Ambition has run through my veins since I could walk. At age 3, I was fearlessly springing through the air at gymnastics, and by 18, I began my professional balancing act. I was the Director of Operations at a small business, and then leapt quickly into the corporate world. When I turned 26, I jumped higher, and began my first venture beyond cubicle walls – eFlirt Expert. But life as a startup CEO wasn’t exactly as envisioned.
Quickly, I noticed some unanticipated hurdles.
The tech space is an all-boys’ club and I wear heels. And though I was in my mid-20s,my baby face resembled an undergrad.
As someone who had already experienced success from the Fortune 500s and never second-guessed the level of respect others would have for me, I was in shock. Some of these men think I’m a joke. Regardless of my firm handshake, thoughtful discussion and thriving company, it soon became obvious that to some of them, I was just the girl in the pink dress.

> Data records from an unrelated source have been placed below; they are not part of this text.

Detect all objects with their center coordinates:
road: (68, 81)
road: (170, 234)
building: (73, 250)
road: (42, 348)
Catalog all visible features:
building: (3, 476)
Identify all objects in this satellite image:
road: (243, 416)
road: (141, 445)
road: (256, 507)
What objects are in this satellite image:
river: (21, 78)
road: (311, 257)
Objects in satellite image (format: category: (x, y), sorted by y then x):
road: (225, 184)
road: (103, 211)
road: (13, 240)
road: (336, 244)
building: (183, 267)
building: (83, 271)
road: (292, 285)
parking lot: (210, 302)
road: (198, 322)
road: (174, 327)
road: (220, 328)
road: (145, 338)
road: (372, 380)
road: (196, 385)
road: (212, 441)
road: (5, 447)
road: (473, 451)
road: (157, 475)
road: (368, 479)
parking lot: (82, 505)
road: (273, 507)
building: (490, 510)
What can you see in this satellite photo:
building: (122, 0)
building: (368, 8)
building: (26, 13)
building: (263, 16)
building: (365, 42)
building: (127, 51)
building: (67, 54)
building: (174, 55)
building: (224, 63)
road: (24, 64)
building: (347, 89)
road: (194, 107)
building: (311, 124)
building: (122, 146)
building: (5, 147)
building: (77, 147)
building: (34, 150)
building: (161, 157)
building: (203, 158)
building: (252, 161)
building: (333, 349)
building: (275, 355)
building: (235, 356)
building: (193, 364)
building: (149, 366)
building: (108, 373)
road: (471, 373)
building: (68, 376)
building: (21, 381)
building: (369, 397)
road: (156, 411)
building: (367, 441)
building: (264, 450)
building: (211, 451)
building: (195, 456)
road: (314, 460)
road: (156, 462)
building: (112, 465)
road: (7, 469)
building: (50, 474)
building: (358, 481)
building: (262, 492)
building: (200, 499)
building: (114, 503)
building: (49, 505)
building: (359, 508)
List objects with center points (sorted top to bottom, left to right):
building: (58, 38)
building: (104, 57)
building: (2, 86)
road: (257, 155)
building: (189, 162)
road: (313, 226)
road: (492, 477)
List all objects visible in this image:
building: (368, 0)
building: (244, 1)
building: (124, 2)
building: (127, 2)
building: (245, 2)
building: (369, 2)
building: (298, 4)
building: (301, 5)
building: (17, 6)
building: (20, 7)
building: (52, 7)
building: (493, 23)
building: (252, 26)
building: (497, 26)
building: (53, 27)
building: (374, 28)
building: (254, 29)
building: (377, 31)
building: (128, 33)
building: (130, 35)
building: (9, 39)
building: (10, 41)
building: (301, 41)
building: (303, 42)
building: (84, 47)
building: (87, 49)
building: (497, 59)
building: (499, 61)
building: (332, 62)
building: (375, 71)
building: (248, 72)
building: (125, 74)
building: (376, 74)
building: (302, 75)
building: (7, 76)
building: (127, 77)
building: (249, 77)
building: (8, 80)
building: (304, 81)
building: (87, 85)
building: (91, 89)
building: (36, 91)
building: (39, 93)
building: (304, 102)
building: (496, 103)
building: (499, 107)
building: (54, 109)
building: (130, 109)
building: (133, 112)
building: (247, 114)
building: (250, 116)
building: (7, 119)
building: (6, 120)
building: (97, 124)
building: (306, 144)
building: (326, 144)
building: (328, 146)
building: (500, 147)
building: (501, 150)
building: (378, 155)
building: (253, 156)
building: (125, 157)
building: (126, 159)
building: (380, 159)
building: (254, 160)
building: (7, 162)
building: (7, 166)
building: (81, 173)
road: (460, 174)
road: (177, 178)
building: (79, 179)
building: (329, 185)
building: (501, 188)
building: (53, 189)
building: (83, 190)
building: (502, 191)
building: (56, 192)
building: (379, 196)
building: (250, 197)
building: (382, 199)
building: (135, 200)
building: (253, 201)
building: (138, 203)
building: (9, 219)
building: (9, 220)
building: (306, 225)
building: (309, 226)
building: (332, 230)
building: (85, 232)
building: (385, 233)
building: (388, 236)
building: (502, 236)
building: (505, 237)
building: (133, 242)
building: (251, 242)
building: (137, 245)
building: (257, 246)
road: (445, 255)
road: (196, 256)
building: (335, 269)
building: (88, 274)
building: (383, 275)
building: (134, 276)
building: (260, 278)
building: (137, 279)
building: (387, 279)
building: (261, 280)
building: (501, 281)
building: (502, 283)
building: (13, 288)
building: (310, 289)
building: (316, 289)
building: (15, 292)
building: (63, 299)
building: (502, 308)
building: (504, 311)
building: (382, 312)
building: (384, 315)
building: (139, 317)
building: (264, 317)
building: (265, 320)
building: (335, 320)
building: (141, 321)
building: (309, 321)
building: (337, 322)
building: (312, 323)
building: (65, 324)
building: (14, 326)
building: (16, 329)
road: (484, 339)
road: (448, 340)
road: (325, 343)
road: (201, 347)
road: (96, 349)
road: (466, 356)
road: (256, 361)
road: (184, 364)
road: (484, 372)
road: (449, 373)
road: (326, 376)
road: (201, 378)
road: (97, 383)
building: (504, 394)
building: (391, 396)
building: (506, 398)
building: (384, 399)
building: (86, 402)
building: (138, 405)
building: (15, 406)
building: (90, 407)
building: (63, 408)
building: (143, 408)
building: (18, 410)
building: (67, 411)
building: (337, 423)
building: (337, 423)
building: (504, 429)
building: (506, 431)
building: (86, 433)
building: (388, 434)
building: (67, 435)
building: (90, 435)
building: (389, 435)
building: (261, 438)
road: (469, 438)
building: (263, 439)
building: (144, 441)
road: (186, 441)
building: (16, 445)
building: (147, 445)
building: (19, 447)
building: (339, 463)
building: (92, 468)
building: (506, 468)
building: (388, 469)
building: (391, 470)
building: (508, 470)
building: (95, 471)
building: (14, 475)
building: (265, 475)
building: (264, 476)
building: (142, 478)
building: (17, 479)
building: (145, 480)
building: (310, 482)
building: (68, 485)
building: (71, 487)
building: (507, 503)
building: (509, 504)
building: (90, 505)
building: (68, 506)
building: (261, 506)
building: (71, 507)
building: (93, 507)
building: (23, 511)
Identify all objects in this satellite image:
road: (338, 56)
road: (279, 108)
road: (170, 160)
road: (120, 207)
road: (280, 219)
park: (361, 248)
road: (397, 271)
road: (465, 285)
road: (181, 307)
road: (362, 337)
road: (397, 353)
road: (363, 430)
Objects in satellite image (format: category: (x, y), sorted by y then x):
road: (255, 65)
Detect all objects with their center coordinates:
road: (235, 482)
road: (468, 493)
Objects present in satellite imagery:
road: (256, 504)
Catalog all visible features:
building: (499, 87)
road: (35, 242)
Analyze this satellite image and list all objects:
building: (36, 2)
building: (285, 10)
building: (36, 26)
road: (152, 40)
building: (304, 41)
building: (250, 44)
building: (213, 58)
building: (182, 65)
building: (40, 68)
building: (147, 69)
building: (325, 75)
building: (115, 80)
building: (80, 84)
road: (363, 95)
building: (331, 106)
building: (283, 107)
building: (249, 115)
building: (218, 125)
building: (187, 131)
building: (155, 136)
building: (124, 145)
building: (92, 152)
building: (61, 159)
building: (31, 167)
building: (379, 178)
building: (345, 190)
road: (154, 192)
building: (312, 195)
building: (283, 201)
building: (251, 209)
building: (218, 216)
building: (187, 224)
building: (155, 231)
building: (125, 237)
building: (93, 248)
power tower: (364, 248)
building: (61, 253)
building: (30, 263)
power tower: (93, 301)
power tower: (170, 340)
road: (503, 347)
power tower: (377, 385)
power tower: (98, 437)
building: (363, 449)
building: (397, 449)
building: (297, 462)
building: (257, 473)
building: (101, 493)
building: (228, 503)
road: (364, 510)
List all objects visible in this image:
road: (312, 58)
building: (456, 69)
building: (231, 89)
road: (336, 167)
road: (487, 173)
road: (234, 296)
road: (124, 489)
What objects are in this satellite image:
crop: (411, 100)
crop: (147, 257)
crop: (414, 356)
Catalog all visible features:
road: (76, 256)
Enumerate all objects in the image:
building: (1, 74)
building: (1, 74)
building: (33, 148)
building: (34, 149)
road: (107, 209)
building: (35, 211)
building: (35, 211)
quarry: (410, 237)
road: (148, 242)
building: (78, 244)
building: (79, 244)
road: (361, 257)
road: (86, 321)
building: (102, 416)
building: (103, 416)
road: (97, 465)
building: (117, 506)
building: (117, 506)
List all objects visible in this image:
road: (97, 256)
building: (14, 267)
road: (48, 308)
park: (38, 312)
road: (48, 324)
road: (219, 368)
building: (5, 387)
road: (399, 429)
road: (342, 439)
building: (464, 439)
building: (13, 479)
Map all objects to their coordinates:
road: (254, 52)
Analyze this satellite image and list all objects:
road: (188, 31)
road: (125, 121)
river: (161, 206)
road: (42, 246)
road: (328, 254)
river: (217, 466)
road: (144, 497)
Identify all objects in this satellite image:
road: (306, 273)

I contemplated changing my look, but decided my femininity shouldn’t be stifled, especially in an industry that embraces individuality. I not only owed it to myself as a woman and to my creativity as a fashionista, but to my personality as a brand. Besides, these men weren’t the only ones I answered to – I needed to still resonate with my Twitter followers (who make up 40 percent of our customer base) and the press (who had begun writing en mass about my company).
So I tried other tactics — experimenting with the way I introduced myself, becoming a real-time encyclopedia of the latest tech innovations and making myself a staple at any event with the phrase ‘Web 2.0.’
But the reaction was always the same: eyes glazed over, brain tuned out, a vice grip on business cards (as if I’m getting one from them). Of course, owning a dating company didn’t help – it was yet another strike against me, another reason for The Men to write off my business clout. Dating isn’t a real industry, their expressions seemed to say.
But then, the tech gods shined down and bestowed upon me The New York Times. That’s right — the girl in the pink dress was giving advice to single readers for five straight days during Valentine’s week. Business poured in, but more importantly, my inbox was flooded with messages from The Men. Saw you in The Times, we should talk about working together, one said. Our brands could be interesting together, said another. It was clear that The Times had spoken and The Men had listened.
Never question your value, even if others don’t seem to see it. Sure, my problem was my gender, but it’s much broader than that. As entrepreneurs, we all have unique setbacks and the most trying things will inevitably be the least expected. So accept the challenge and chart your own course. It’s most important that you sustain the bad times enough to relish the moments of true accomplishment.